A simple analogy may help answer this question. Today, two-thirds of all Americans have smartphones. More than a billion iPhones and Androids have been sold globally, and, generally, they function the same way for each of us. And they also generally cost us all the same.
But that person you see at work, at school or in an airport halfway around the world might have had skin cancer. Your neighbor might be a breast cancer survivor. And that student waiting for a bus? She might be recovering from leukemia.
And while each of them might have the same smartphone in their pocket, and each of them might have paid the same amount for it, none of them had the same cancer. And every individual’s body functions differently, so none of them could have taken the same medicine. Each person got a medicine made specifically for their cancer. And it took biomedical researchers, oncologists, government, academic experts and others to help determine exactly which medicine would work best for each of them.
There’s no question it costs a lot to create smartphones for a billion people. But it costs more – much more – to create a medicine for an individual.
While the need to target medicines to narrow populations is one reason, another is that success usually comes only after extensive failures.
Today, it costs more than $1.2 billion and takes more than 10 years of research to investigate a new drug. We must remember cancer is an extremely complex set of more than 200 diseases, and the path to new cancer medicines is paved with potential treatments that do not make it past clinical trials.
A new report being released this week found between 1998 and 2014, 96 potential treatments for melanoma didn’t make it through clinical trials; only 7 were eventually approved. Similarly, 167 potential lung cancer medicines failed in clinical testing, while 10 were approved. And three potential brain cancer treatments were approved, compared to 75 that failed.

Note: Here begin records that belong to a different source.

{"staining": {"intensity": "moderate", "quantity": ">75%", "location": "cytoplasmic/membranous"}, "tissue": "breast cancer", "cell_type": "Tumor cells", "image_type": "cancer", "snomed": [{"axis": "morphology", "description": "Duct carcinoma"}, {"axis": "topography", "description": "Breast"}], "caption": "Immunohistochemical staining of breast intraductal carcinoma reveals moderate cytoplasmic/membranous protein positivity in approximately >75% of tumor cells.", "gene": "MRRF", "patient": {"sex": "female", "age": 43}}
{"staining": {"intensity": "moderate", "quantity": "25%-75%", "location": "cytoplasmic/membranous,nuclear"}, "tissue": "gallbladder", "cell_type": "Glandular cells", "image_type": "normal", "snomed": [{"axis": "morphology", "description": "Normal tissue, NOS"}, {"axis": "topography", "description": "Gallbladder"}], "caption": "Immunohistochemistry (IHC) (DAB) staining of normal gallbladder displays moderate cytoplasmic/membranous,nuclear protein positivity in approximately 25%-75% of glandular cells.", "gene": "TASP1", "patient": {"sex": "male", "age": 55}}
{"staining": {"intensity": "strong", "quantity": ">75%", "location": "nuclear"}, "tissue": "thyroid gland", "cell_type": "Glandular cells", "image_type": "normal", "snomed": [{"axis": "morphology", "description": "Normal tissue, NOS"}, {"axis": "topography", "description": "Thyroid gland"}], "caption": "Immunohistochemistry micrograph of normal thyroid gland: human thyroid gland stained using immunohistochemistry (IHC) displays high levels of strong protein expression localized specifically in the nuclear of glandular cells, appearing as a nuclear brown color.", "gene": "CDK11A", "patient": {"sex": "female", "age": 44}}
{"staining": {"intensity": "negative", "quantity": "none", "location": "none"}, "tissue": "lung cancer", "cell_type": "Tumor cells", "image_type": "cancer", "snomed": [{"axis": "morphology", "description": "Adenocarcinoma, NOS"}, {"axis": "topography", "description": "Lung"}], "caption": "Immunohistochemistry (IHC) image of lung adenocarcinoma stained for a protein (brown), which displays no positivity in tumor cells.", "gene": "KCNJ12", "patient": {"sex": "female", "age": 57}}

Any clinical trial is a risk. It is a step into the unknown.
And, importantly, the full clinical value of a medicine may not be known for years after it is approved by the Food and Drug Administration (FDA). A 2012 report from Boston Healthcare points out how ongoing research evaluates the medicine’s effectiveness “in less-advanced disease, in combination with other therapies, in patient subpopulations, and in different cancer types altogether.” This research usually leads to a broader understanding of the full clinical value of the medicine and “may prove a greater benefit to patients than demonstrated at the time of initial approval.”
There is no reward without risk and continued investment. That is why biopharmaceutical companies continue to search for new treatments despite these incredible odds.
After all, the societal value of medicines is evident: longer lives mean more time with family, friends, work or however you choose. The economic value is known, too, as health breakthroughs are estimated to add about $3 trillion per year to national wealth.
And there is hope for the future. Right now biopharmaceutical companies currently have 771 medicines and vaccines to treat or prevent cancer in clinical trials or awaiting FDA review.
The biopharmaceutical pipeline has never been more promising. But for the full promise of medical innovation to be achieved, we must ensure that patients who need these medicines are able to access them. Unfortunately, the current insurance model requires patients to pay a larger and larger share of their medicine costs – far more than for the care they receive at a physician’s office or in the hospital.
Rapidly growing cost-sharing for cancer medicines is making it harder for patients to afford life-saving medicines that can transform their lives. And it distorts the important public dialogue about the cost of cancer medicines by making cancer medicines appear to be more expensive than they are, particularly compared to other health care services.
Why are cancer drugs expensive?, that is a good question. But so is: what is the ultimate value of cancer medicines for patients?
If we only ask ourselves the first question and ignore the second, it could have unintended consequences for the millions of patients who are asking themselves every day: what if I never get cured?